# Source document
Now I have seen debates over whether the famine in the early thirties was a result of collectivization itself, or whether it was caused by the Kulaks hoarding grain. Does anyone know of some good, objective sources of information on this subject?

Die Neue Zeit
13th October 2011, 02:46
The famine was mainly the result of the wrong form of forced collectivization policy that was implemented, though forced collectivization generally could only have been bypassed at the expense of sacrificing urgent industrial development. From there, lots of peasants destroyed their produce rather than turn it over to the state. The state retaliated.

Grenzer
13th October 2011, 03:08
The famine was mainly the result of the wrong form of forced collectivization policy that was implemented, though forced collectivization generally could only have been bypassed at the expense of sacrificing urgent industrial development.

What, specifically, was wrong with collectivization as they implemented it? What would the correct form be?

Die Neue Zeit
13th October 2011, 03:13
It all boiled down to kolkhozization vs. sovkhozization:

http://www.revleft.com/vb/defense-trotsky-s-t156790/index.html?p=2157302

Ismail
13th October 2011, 03:20
The Years of Hunger: Soviet Agriculture 1931-1933 by Stephen Wheatcroft and R.W. Davies.

Also this thread belongs in Learning. Moved.

Jose Gracchus
13th October 2011, 03:21
DNZ is, as usual, practicing self-promotion, and has no idea what he's talking about, since he has read none of the relevant literature.

# To do
1 - In the forum thread, rewrite more briefly the paragraph that begins "The famine was mainly the result" and ends "The state retaliated." Keep its main facts.
2 - Write out word for word the part of the forum thread starting at "Also this thread" and ending at "the relevant literature.".

# Dataset
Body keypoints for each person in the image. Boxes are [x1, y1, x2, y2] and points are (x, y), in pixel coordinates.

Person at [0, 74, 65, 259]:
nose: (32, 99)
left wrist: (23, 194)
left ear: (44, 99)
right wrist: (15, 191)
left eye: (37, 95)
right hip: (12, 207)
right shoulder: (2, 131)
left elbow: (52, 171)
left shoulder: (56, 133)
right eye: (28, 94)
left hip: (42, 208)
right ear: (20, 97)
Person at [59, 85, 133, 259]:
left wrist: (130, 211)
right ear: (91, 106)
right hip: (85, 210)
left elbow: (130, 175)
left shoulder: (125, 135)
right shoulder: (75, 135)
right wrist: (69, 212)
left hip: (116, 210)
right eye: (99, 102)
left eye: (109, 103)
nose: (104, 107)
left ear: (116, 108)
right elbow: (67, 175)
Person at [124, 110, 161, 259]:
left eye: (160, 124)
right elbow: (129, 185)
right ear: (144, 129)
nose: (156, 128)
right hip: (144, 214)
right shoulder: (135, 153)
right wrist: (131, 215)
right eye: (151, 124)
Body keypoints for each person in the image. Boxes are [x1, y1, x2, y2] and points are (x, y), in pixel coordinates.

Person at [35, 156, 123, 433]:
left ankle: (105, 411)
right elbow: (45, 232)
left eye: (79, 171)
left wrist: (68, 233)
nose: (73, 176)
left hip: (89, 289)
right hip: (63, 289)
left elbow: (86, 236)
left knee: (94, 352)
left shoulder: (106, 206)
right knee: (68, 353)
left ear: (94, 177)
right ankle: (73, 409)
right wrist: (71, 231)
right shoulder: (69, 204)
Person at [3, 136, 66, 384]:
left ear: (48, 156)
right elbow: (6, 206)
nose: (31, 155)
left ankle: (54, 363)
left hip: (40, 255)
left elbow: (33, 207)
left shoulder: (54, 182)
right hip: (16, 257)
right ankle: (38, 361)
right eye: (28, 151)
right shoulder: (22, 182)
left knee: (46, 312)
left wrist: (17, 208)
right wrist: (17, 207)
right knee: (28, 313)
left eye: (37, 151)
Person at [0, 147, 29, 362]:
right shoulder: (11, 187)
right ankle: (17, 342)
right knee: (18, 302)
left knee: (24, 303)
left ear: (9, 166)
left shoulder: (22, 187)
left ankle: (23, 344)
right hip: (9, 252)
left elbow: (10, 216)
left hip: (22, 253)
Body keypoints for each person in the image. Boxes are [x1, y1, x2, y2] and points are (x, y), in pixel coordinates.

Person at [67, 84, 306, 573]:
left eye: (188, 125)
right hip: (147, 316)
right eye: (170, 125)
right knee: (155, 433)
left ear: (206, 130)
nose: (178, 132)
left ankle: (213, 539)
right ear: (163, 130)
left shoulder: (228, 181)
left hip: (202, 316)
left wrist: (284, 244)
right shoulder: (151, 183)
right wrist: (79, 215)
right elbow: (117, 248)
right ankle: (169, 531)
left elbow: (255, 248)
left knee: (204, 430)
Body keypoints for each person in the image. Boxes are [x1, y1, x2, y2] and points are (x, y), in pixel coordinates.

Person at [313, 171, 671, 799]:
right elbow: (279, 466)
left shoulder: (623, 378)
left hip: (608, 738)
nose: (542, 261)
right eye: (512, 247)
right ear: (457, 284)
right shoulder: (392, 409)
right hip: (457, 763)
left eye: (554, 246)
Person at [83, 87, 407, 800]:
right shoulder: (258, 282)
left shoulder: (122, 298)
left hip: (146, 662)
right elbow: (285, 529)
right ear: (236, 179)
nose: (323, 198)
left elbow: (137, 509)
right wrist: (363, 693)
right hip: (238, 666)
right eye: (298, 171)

# Task-by-task solutions
1 - The famine stemmed mainly from the wrong form of forced collectivization. Avoiding forced collectivization altogether would have meant sacrificing urgent industrial development. Many peasants destroyed their produce instead of turning it over to the state, and the state retaliated.

2 -
Also this thread belongs in Learning. Moved.

Jose Gracchus
13th October 2011, 03:21
DNZ is, as usual, practicing self-promotion, and has no idea what he's talking about, since he has read none of the relevant literature.